Sparatoria a Seattle, almeno tre vittime: “Un arresto, fermati altri due sospetti”
Tre persone sono morte e quattro sono rimaste ferite in una sparatoria avvenuta ieri a Seattle, durante il festival gastronomico Bite of Seattle, in un complesso di eventi vicino allo Space Needle, la torre simbolo della città dell’area nord-occidentale degli Stati Uniti. La sindaca, Katie Wilson, ha annunciato che la polizia ha arrestato una persona e fermato due sospetti.
Due persone sono decedute sul posto e altre quattro sono state trasportate all’Harborview Medical Center: un bambino di 2 anni, un uomo di 23 e due donne adulte. Il vice capo della polizia Tyrone Davis ha riferito che una delle persone ricoverate non ce l’ha fatta, facendo salire il totale dei morti a tre, mentre le altre sono in condizioni stabili. Un’altra persona si è poi presentata in un altro ospedale con una ferita da arma da fuoco.
Gli spari sono esplosi intorno alle 18 al Seattle Center durante il festival Bite of Seattle, che ogni anno dal 1982 attira 350.000 partecipanti in “tre giorni di cibo, bevande e festeggiamenti comunitari”, come si legge sul sito web. Secondo una prima ricostruzione, la sparatoria è iniziata quando due persone hanno aperto il fuoco l’una contro l’altra, coinvolgendo altri presenti.
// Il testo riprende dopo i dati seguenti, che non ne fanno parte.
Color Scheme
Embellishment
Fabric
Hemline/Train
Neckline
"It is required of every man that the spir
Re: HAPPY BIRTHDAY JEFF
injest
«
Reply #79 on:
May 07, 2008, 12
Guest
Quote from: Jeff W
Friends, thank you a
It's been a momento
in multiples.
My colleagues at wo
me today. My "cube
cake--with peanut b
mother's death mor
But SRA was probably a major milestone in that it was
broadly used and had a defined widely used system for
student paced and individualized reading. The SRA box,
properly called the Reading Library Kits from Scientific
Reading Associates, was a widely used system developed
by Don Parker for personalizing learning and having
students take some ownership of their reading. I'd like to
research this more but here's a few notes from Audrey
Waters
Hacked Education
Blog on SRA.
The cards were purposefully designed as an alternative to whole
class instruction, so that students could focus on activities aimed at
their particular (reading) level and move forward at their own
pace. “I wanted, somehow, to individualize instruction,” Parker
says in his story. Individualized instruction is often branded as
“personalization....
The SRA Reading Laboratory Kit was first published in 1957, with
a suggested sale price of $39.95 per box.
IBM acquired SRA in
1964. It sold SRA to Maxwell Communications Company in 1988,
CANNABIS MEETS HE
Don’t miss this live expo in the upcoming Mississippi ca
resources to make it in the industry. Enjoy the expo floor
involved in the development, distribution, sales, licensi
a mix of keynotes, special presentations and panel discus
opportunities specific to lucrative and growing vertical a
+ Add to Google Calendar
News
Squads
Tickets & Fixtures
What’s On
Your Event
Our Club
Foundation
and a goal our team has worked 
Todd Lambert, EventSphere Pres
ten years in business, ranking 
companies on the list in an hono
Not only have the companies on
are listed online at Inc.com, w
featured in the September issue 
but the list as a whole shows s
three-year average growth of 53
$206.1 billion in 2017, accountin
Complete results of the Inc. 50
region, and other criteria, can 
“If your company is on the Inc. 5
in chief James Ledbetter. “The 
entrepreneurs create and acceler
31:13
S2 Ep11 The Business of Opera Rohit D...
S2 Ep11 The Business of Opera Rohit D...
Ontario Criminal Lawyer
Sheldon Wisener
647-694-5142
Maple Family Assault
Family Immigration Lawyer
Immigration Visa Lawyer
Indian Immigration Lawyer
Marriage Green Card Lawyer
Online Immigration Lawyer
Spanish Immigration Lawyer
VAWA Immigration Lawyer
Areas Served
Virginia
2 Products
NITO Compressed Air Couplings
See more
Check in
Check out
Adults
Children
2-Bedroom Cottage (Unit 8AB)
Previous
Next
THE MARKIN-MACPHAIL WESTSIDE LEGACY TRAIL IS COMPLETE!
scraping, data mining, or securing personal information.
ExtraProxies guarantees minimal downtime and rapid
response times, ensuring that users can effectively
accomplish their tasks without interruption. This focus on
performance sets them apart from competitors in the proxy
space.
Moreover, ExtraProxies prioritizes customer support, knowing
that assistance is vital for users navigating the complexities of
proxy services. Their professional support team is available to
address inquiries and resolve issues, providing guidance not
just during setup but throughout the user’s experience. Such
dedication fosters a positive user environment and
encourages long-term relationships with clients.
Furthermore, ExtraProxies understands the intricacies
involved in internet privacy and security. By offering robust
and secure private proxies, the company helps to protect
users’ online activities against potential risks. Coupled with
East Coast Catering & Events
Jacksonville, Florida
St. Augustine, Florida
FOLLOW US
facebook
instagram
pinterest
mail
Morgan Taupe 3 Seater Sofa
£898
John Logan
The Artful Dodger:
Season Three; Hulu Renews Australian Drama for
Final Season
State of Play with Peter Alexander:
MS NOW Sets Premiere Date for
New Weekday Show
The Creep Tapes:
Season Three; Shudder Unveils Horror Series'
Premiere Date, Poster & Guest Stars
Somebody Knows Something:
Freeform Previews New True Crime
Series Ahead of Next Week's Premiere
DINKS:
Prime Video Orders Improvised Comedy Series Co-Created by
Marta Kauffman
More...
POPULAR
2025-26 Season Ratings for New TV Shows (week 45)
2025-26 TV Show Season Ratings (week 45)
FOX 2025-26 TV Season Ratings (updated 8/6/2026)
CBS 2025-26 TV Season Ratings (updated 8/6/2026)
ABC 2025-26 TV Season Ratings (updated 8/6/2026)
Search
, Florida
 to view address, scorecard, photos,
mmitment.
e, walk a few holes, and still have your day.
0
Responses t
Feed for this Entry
Diversi venditori hanno abbandonato le loro bancarelle per precipitarsi verso l’uscita: uno di loro, Roberto Ramirez, ha raccontato di aver sentito quello che sembrava il rumore di petardi prima che la gente iniziasse a gridare “qualcuno spara” e a correre freneticamente.
Alcune persone presenti, come Faith Adia Hunter, hanno raccontato di aver sentito gli spari e aver visto un uomo armato vicino a loro: “Eravamo proprio accanto a lui quando è iniziato tutto, quindi siamo scappati. Così siamo corsi dentro l’edificio, in mezzo alla folla”. Molti visitatori non si sono accorti di nulla, come Estan Wakonabo, che era in fila per una cabina fotografica quando è stato spinto dalla folla in fuga. “La gente si nascondeva, si spingeva, cadeva a terra, cadevano i passeggini. Quando ho sentito un ‘pop, pop, pop’, ho capito che si trattava di un uomo armato”. Altri, ignari, hanno continuato ad arrivare al festival, venendo mandati via dalle autorità.
Sul posto sono intervenuti un gran numero di agenti di polizia e squadre di soccorso. Le autorità non hanno specificato il punto esatto in cui è avvenuta la sparatoria all’interno dell’evento, che comprendeva aree sia all’aperto che al chiuso, e hanno precisato che le indagini sono ancora in corso e “non sussiste alcuna minaccia per la comunità”.